Why would they do that? Because that’s what Cooper wants, and the political orthodoxy of legislative leadership is to kick the governor, no matter how urgent his request. So when Cooper vetoed the weak and inadequate legislative response to Cape Fear pollution, lawmakers swiftly returned to Raleigh for an override vote.
They made the trip again this week because Cooper vetoed a measure that would cancel next year’s primary election for local and Court of Appeals judges. This will result in overcrowded November ballots that will confuse voters and allow lawmakers to strengthen the Republican grip on the court system. They also are intent on gerrymandering the state’s court seats to achieve the same goal. If this were only about realigning the districts to match population trends, lawmakers could have allowed a nonpartisan, professional panel to draw the new lines. (For the record, we don’t want to see either party dominate the judiciary. The courtroom is no place for partisanship. One of our state’s and country’s core principles is unbiased administration of justice, and a partisan gerrymander of judicial districts is not the way to achieve it.)
Yet despite all their extra trips to Raleigh for veto overrides, the General Assembly’s leaders have chosen to ignore some of Cooper’s key appointments that require legislative approval. That includes positions on the N.C. Utilities Commission, the Teachers’ and State Employees’ Retirement System Board of Trustees and the State Board of Education. In an angry letter to Senate Leader Phil Berger and House Speaker Tim Moore Monday, Cooper said it was “an obvious effort by the General Assembly to undermine my administration’s ability to ensure faithful execution of the laws.” It was, in other words, just another plank in the Make Cooper Fail platform.

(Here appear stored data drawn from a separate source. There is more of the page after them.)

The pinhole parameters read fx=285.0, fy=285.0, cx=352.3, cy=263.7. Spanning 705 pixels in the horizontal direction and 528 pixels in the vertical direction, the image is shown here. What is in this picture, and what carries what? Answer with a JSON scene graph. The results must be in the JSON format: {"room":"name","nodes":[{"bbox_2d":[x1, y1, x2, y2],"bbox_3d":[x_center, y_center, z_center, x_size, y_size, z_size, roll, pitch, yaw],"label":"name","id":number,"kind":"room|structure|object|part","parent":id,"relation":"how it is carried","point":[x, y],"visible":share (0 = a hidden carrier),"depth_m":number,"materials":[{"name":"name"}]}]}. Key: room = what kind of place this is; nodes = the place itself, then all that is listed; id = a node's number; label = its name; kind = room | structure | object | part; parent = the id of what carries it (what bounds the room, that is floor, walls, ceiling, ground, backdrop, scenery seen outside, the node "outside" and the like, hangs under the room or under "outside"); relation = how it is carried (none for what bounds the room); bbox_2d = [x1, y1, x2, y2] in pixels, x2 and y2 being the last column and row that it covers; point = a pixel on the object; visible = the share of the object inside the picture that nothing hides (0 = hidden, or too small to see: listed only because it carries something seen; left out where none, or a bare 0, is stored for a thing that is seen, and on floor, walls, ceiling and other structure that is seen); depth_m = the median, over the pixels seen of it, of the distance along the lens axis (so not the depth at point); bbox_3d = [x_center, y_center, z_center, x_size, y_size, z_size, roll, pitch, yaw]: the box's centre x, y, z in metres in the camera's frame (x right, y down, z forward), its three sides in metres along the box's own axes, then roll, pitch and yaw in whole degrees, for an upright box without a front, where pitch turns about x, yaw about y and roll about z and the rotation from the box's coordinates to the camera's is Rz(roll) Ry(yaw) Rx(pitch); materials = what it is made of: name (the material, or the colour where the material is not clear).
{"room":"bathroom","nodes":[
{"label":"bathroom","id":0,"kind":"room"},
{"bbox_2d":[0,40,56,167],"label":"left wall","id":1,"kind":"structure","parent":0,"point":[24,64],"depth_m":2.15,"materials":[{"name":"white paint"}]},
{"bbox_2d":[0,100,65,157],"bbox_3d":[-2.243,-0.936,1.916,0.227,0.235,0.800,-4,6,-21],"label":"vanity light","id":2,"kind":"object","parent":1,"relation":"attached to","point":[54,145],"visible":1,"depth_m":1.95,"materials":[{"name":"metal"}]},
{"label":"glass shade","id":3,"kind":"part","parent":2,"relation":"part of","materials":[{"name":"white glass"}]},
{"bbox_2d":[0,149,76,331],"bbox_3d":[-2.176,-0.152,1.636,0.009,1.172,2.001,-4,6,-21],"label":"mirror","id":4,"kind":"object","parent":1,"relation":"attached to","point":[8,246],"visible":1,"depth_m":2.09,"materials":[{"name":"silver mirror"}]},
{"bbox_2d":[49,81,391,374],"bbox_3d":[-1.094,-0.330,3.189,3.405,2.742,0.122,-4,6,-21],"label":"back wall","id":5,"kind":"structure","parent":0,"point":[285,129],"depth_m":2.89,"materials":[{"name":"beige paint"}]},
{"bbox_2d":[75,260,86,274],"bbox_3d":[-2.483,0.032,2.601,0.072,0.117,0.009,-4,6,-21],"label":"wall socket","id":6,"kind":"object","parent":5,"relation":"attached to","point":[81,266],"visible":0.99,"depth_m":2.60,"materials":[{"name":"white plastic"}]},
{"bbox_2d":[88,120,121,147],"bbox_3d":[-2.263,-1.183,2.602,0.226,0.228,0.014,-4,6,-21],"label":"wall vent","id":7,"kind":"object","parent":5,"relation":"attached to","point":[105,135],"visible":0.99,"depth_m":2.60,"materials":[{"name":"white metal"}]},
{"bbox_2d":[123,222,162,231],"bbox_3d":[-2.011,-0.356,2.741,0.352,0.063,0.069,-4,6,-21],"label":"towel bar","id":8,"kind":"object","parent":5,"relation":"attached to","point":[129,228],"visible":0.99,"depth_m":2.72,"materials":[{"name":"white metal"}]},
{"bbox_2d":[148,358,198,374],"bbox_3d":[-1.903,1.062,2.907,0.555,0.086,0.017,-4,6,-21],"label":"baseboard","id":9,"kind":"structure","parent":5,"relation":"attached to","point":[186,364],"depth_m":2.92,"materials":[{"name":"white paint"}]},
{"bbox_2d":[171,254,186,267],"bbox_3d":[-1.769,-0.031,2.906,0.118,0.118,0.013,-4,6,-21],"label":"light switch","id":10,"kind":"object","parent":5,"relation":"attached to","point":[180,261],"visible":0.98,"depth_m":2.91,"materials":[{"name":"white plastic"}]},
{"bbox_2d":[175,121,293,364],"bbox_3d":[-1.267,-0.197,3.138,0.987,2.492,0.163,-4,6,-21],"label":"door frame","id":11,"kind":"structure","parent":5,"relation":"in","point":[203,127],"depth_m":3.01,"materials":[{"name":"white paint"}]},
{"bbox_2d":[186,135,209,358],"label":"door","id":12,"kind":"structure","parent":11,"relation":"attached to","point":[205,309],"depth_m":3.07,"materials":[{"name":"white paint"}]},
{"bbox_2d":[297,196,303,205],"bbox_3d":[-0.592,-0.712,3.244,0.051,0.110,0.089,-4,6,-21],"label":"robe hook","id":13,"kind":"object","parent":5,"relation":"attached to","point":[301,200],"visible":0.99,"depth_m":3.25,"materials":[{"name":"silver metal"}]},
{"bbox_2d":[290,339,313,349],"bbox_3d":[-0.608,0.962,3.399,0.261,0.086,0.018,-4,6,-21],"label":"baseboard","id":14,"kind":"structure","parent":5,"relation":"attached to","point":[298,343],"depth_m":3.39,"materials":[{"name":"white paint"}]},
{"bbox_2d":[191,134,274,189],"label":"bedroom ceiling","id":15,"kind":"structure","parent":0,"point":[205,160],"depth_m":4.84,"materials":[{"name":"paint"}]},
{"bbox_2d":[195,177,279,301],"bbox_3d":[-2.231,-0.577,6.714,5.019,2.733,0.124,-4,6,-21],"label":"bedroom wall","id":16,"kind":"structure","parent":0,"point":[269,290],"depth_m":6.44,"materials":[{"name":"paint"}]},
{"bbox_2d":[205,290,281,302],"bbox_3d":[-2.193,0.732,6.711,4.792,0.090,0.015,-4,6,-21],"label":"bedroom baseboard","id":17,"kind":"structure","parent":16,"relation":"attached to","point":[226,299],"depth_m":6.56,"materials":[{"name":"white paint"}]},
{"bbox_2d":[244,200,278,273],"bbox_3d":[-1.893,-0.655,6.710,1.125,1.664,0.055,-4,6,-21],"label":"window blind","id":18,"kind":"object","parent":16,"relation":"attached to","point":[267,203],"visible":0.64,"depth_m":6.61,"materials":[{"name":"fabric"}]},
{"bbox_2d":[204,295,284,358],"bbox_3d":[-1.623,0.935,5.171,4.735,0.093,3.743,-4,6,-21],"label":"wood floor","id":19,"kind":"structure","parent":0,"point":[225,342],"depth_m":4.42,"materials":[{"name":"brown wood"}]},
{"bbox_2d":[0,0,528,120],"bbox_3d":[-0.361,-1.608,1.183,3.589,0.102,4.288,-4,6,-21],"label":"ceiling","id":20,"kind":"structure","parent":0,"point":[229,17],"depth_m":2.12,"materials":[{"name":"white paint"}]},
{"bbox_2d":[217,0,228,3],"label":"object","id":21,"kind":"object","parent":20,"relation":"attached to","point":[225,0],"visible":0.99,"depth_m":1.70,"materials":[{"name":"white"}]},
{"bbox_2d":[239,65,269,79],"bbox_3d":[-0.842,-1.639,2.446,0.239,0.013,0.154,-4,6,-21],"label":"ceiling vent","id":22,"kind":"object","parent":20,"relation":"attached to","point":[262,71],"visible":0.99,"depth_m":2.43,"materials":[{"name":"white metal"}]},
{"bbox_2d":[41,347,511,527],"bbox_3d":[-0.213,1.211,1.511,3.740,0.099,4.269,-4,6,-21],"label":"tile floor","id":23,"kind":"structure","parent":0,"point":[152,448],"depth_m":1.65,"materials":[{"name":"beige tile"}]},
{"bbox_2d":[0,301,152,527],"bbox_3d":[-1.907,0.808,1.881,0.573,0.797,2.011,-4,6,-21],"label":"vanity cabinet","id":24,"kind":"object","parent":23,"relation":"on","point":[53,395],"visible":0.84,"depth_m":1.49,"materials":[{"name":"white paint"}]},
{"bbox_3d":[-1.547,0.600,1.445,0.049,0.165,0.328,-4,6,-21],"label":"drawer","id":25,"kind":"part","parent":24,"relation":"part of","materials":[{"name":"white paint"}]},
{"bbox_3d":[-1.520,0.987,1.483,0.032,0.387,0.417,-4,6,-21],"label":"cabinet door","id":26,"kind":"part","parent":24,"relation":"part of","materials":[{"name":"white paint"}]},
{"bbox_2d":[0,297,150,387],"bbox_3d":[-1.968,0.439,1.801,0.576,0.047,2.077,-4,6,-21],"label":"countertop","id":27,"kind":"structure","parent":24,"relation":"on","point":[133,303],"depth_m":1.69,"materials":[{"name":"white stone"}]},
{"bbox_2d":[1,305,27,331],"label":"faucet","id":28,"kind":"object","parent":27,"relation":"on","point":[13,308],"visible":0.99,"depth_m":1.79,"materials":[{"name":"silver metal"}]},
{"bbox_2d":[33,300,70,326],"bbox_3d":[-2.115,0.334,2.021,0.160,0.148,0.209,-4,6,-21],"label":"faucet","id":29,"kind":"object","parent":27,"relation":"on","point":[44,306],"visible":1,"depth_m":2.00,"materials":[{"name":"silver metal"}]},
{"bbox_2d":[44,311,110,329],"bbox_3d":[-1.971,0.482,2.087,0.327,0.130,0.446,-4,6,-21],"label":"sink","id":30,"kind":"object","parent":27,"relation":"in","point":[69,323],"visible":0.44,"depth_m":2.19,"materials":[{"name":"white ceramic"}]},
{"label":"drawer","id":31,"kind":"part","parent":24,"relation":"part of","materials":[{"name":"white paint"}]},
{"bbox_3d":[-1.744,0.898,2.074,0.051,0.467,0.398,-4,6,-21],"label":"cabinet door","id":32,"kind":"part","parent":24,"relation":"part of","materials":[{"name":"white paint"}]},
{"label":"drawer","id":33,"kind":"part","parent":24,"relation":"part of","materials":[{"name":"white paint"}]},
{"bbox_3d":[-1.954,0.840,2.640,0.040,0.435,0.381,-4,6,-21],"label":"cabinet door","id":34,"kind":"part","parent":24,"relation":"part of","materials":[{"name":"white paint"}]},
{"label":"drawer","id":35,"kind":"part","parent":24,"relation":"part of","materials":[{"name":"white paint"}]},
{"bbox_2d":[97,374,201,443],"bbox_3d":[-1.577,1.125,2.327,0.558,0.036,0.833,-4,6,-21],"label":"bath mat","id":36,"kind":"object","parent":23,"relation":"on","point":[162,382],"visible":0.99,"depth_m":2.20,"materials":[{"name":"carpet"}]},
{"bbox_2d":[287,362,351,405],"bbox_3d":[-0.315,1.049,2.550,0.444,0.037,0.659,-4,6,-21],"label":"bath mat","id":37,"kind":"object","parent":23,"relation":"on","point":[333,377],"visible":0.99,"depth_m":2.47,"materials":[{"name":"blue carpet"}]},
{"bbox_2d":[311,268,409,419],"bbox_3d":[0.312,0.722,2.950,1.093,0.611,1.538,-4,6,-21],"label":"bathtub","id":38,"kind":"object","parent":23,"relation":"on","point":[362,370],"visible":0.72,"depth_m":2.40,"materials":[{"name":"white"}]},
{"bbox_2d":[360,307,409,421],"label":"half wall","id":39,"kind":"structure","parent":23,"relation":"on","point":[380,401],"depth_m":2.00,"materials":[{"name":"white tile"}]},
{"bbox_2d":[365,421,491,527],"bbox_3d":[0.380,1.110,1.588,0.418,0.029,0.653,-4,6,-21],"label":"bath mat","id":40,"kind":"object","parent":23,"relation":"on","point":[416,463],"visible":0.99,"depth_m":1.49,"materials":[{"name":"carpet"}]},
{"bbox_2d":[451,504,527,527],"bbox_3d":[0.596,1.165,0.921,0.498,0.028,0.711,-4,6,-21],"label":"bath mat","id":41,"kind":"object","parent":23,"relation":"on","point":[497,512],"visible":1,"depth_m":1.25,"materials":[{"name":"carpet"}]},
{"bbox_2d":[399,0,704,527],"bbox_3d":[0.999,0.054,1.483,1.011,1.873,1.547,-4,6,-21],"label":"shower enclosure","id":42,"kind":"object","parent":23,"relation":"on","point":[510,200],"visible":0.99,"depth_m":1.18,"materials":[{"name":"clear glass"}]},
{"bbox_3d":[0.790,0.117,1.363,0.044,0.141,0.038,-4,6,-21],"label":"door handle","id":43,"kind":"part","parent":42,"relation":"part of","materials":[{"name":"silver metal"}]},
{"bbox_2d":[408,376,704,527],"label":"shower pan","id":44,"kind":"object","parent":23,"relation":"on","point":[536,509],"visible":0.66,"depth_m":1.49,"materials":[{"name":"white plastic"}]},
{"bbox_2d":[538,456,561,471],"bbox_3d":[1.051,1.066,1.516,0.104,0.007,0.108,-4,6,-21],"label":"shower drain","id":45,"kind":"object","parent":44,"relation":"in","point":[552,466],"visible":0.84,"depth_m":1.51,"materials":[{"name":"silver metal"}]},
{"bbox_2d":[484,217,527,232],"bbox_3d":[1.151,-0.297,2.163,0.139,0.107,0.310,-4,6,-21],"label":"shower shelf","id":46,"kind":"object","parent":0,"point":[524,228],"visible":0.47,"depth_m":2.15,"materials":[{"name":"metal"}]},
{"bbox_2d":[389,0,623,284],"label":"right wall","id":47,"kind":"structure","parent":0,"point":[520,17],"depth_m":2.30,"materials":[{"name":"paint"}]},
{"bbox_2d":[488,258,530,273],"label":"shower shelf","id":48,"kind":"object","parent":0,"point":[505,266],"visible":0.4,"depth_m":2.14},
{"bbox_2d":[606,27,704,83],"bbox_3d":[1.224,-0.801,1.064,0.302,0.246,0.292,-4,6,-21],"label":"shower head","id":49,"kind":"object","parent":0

We understand the nature of political struggles and the way they are conducted in Raleigh. But we don’t understand why Berger, Moore and their lieutenants are so willing to harm the state’s residents so they can score political points. And don’t tell us the Democrats did it too. You’re right, they did. But the Republicans are in charge now and they’re responsible for the messes we’re in. They took office with a pledge to run a better government than the Democrats did. And they’re failing.